*YOUR INSTRUCTIONS:* Since only the words are wanted, reproduce every entry exactly and leave the images behind.

*SOURCE DATA:*
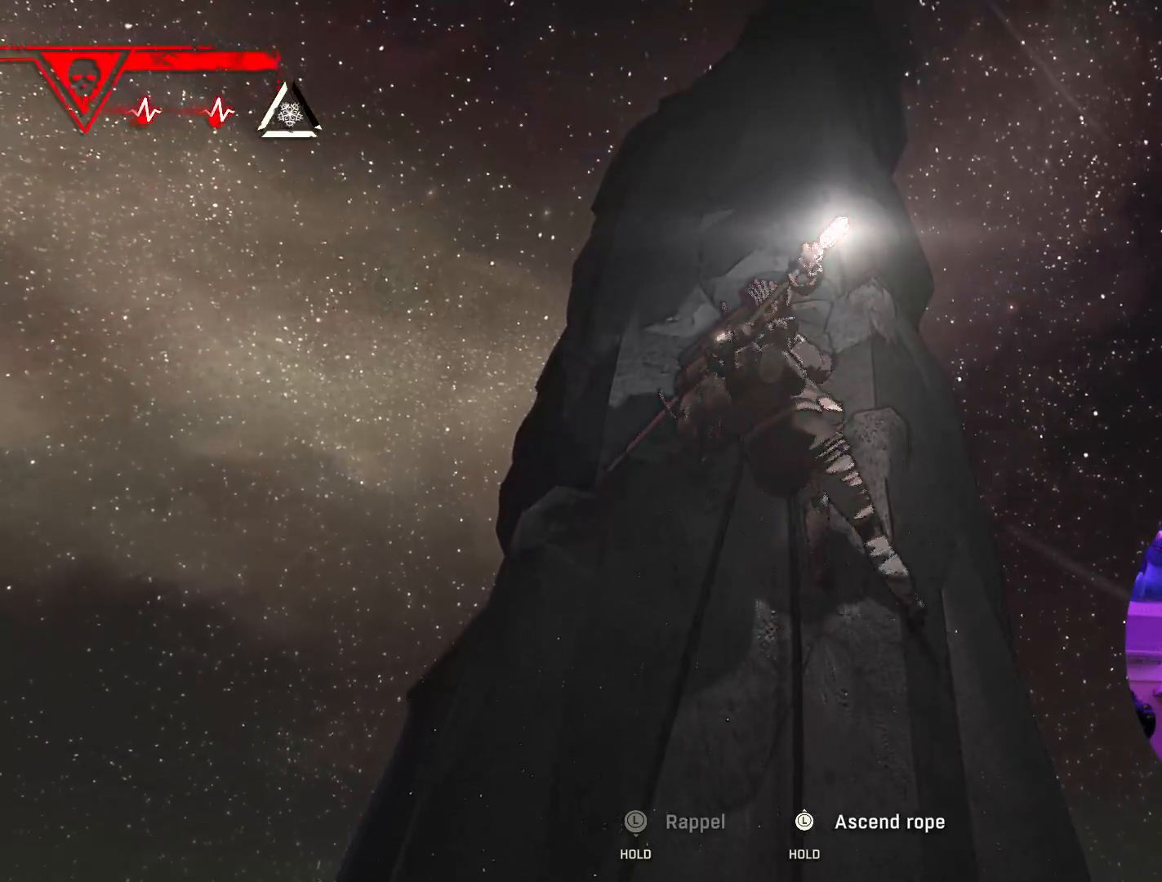
{"buttons": ["R2"], "left_stick": "up", "right_stick": "down", "events": [[200, "right_stick", "down"]]}
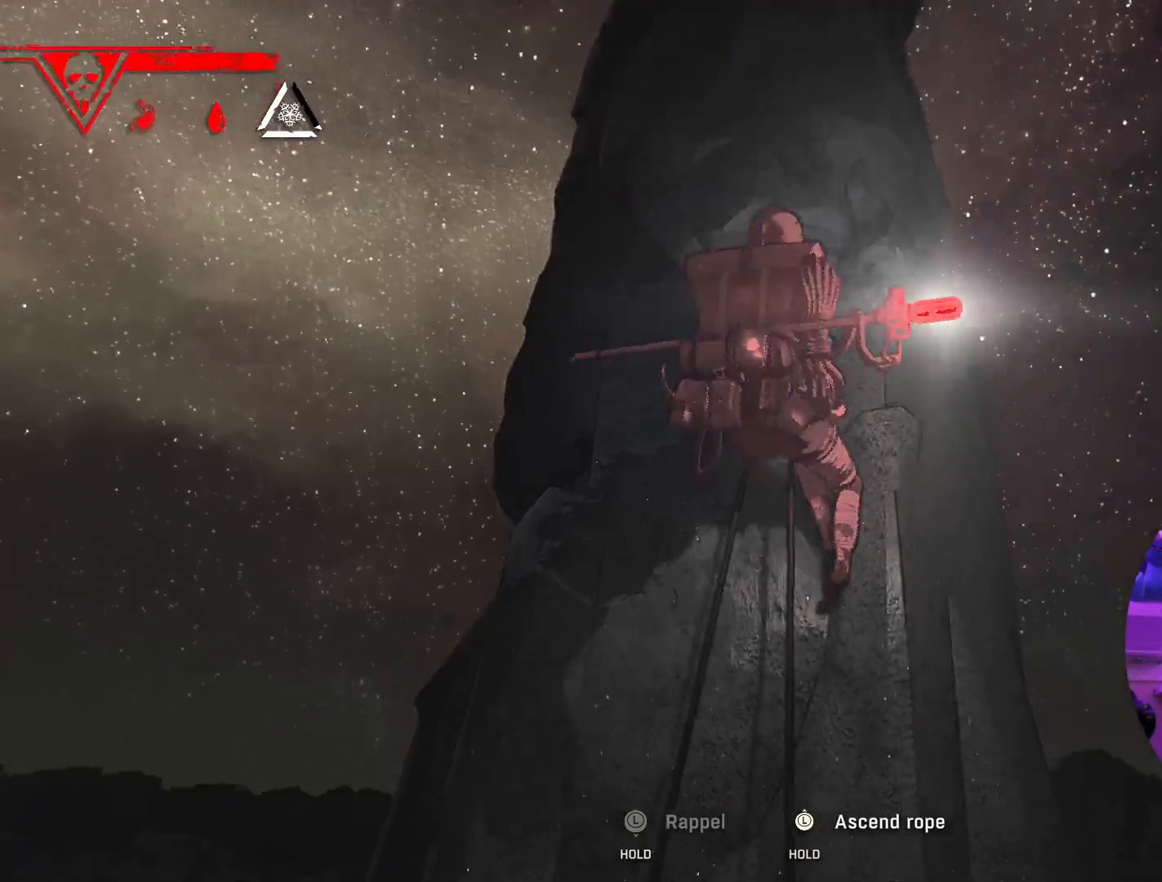
{"buttons": ["R2"], "left_stick": "up", "right_stick": "center", "events": [[50, "right_stick", "center"]]}
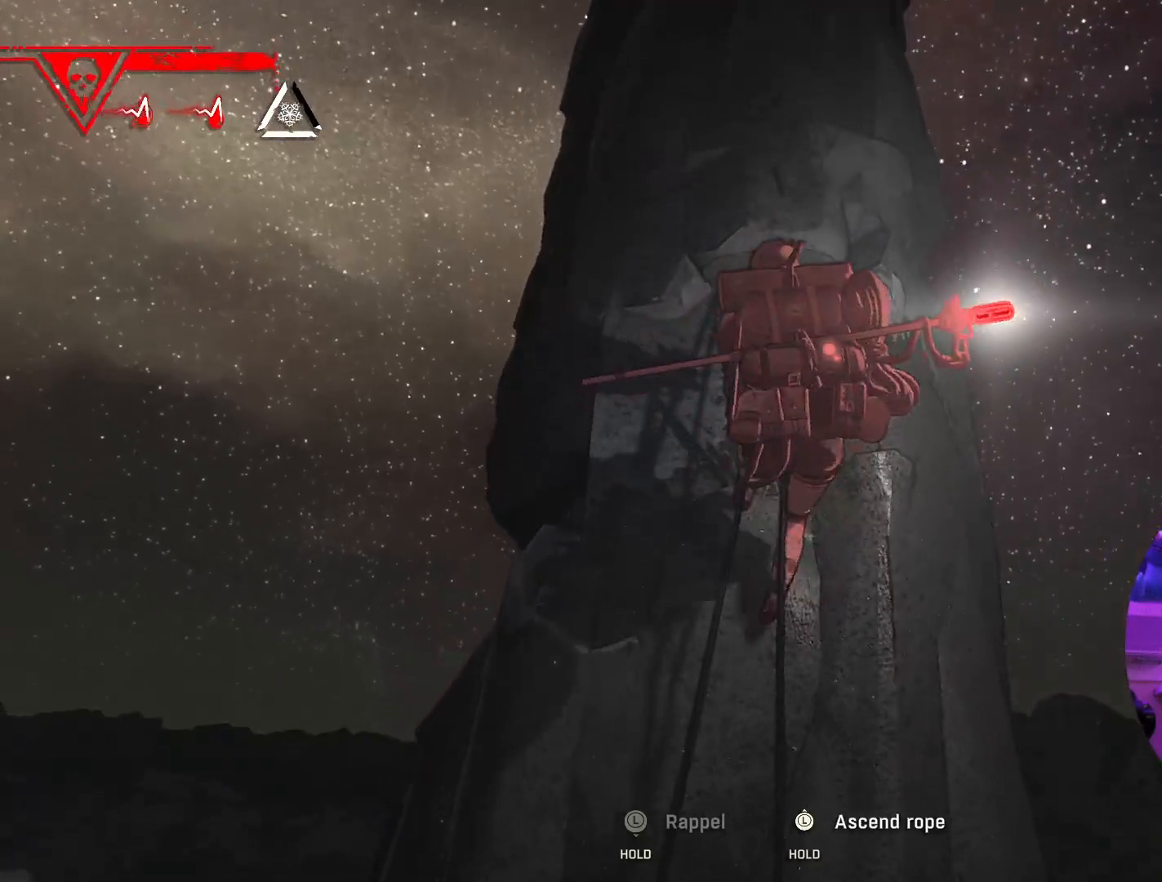
{"buttons": ["R2"], "left_stick": "up", "right_stick": "center", "events": []}
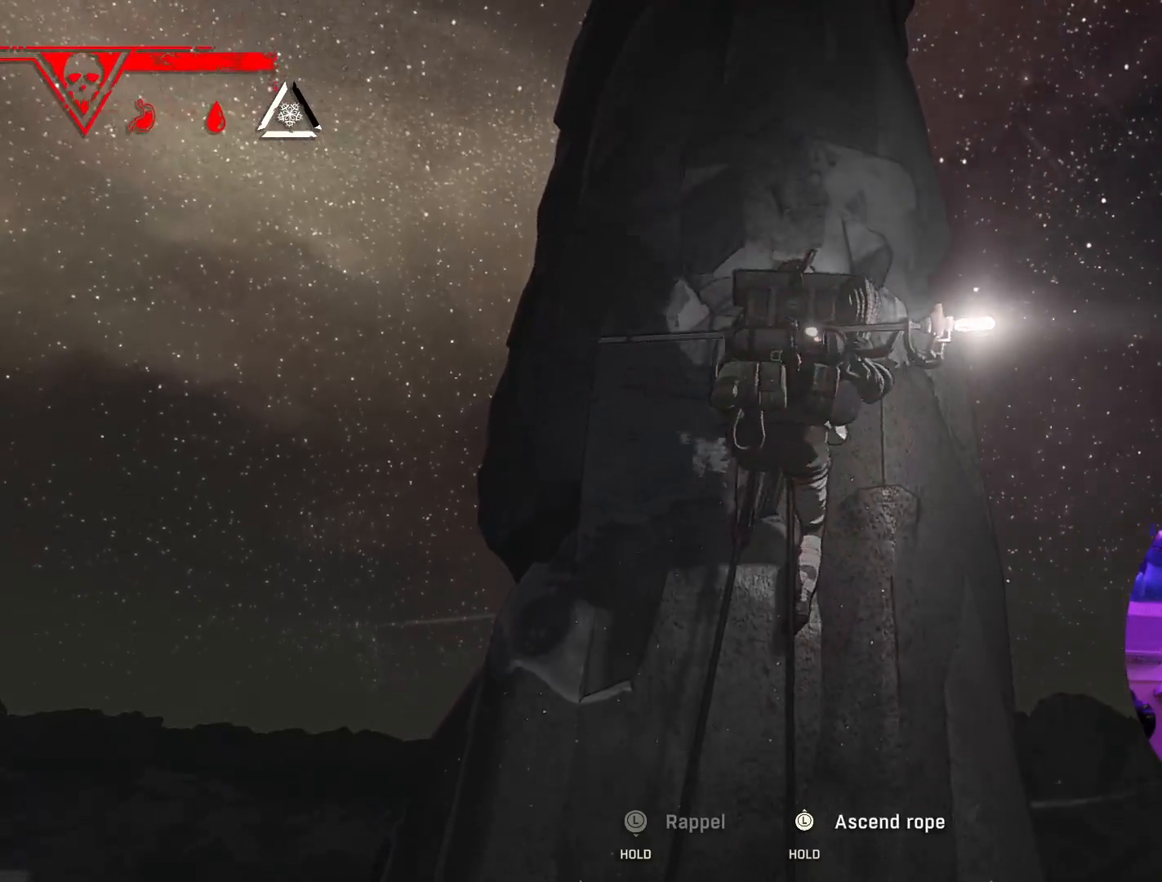
{"buttons": ["R2"], "left_stick": "up", "right_stick": "center", "events": []}
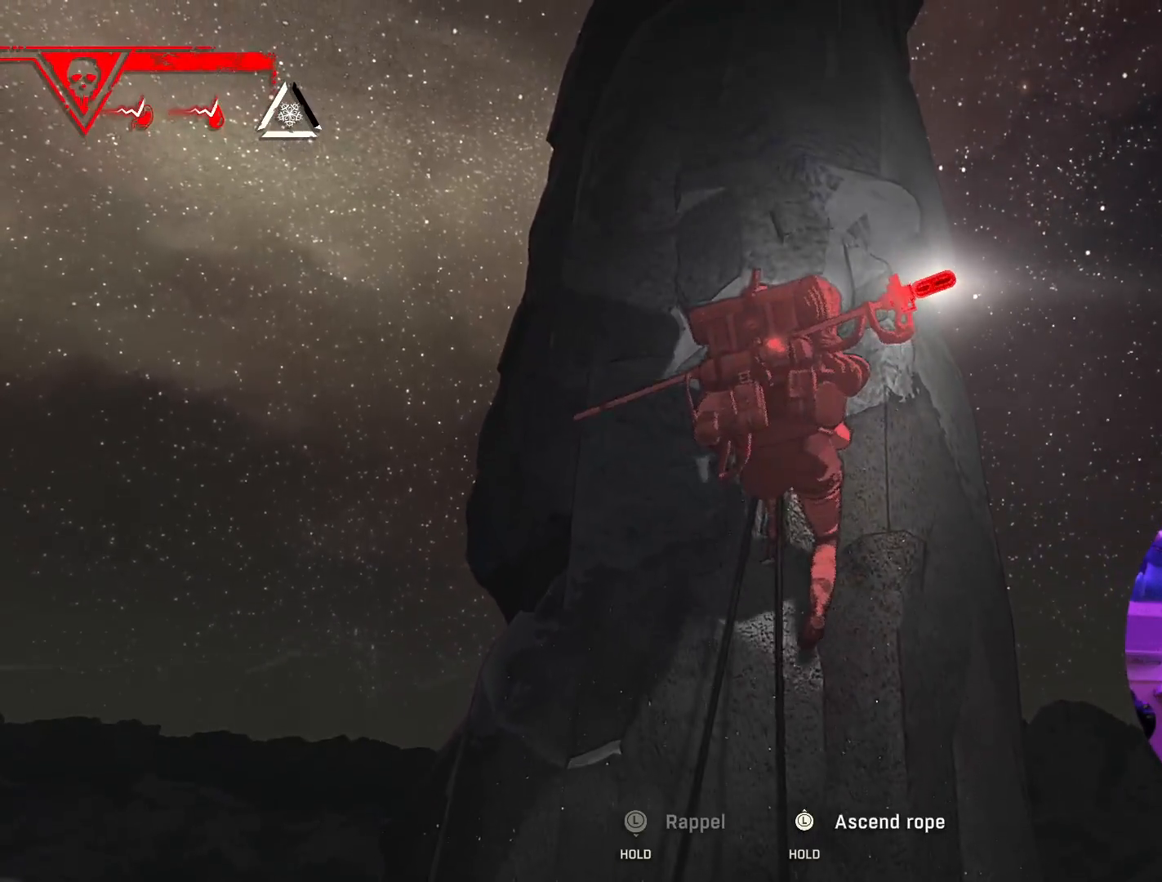
{"buttons": ["R2"], "left_stick": "up", "right_stick": "center", "events": []}
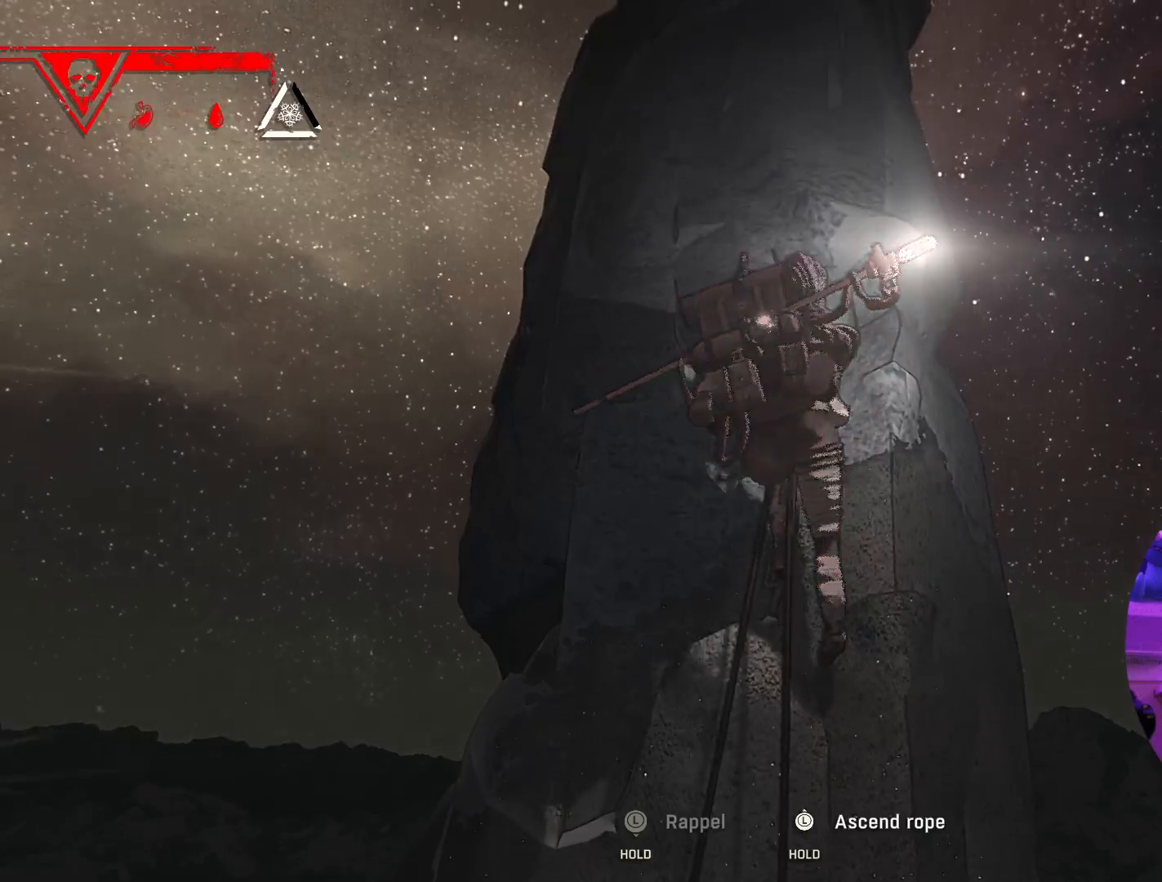
{"buttons": ["R2"], "left_stick": "up", "right_stick": "center", "events": []}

*RESULT FOR THIS TASK:*
{"buttons": ["R2"], "left_stick": "up", "right_stick": "down", "events": [[200, "right_stick", "down"]]}
{"buttons": ["R2"], "left_stick": "up", "right_stick": "center", "events": [[50, "right_stick", "center"]]}
{"buttons": ["R2"], "left_stick": "up", "right_stick": "center", "events": []}
{"buttons": ["R2"], "left_stick": "up", "right_stick": "center", "events": []}
{"buttons": ["R2"], "left_stick": "up", "right_stick": "center", "events": []}
{"buttons": ["R2"], "left_stick": "up", "right_stick": "center", "events": []}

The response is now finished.